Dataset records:
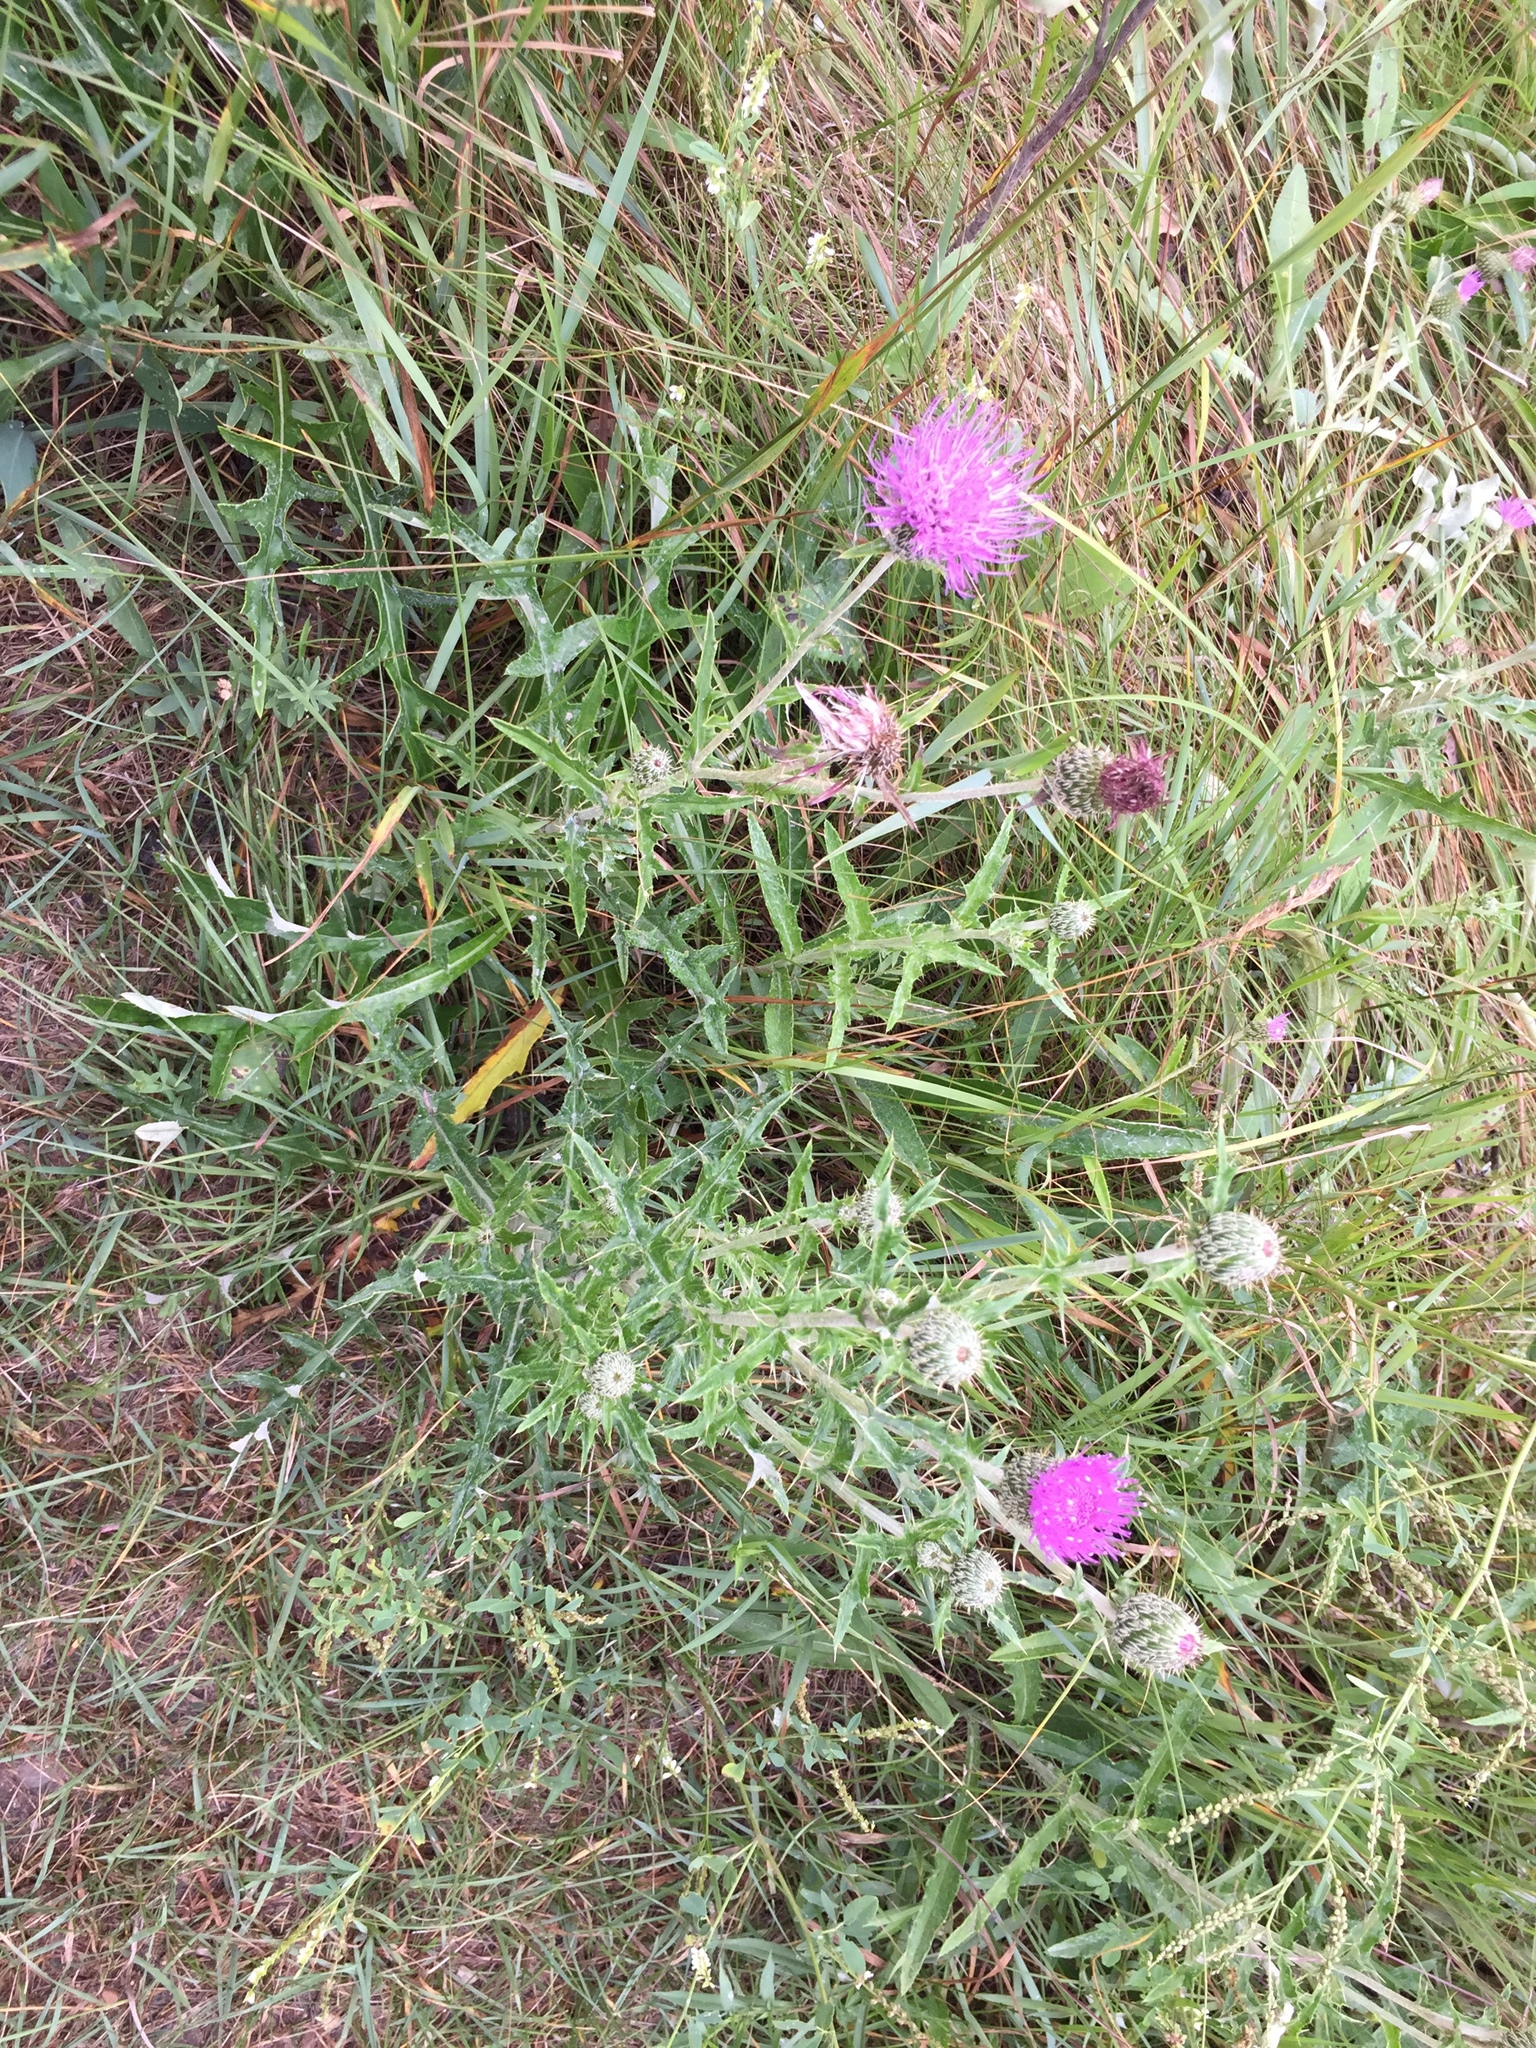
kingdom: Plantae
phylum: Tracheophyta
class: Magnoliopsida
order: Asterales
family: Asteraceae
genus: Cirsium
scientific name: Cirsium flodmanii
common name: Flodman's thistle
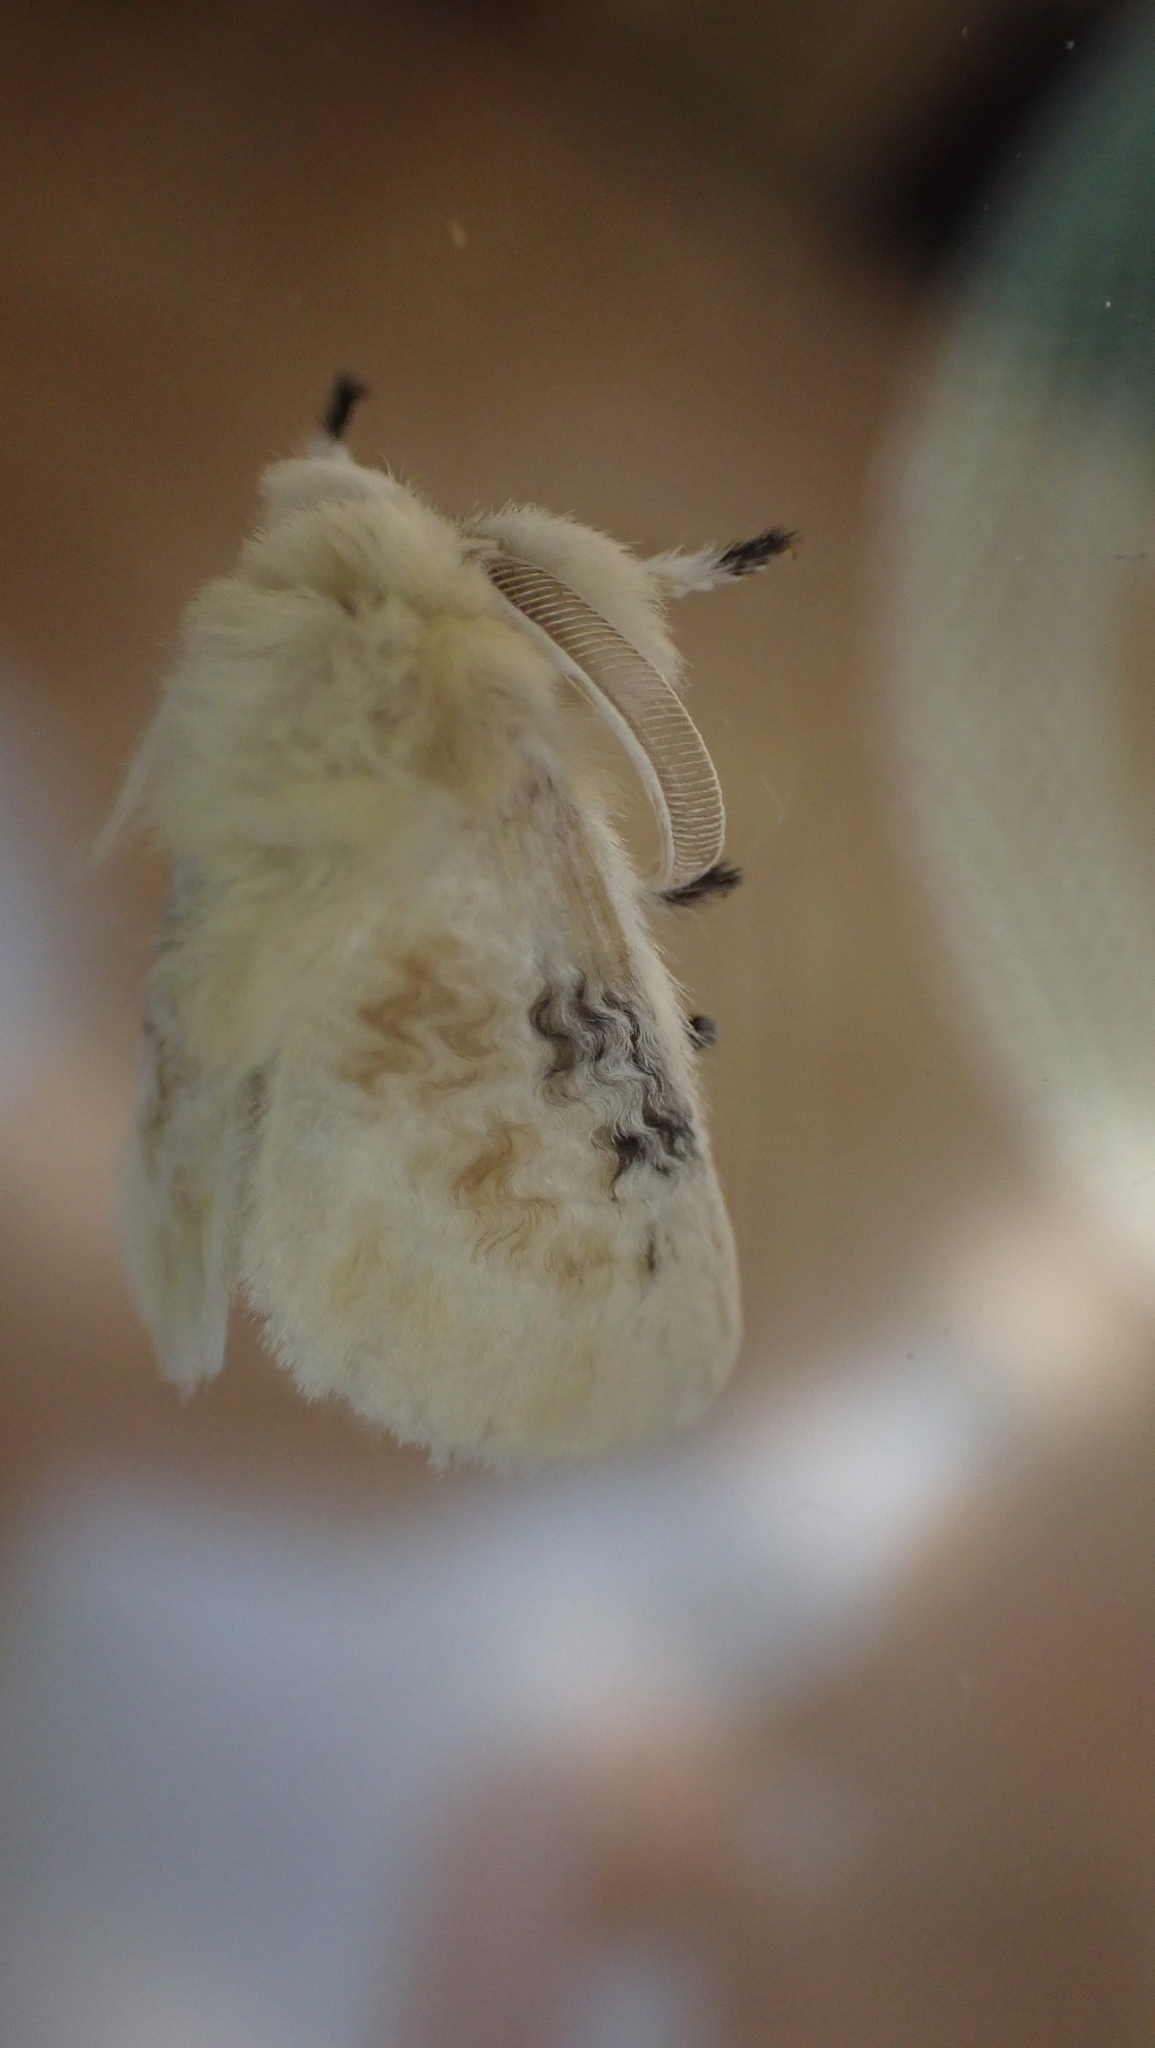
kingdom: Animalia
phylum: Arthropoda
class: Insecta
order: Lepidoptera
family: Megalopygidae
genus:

__PROBLEM__: Format the lines above as a numbered list, omitting any blank lines. Leave the pictures out of the answer.

__RESPONSE TO THE TASK__:
1. kingdom: Plantae
2. phylum: Tracheophyta
3. class: Magnoliopsida
4. order: Asterales
5. family: Asteraceae
6. genus: Cirsium
7. scientific name: Cirsium flodmanii
8. common name: Flodman's thistle
9. kingdom: Animalia
10. phylum: Arthropoda
11. class: Insecta
12. order: Lepidoptera
13. family: Megalopygidae
14. genus:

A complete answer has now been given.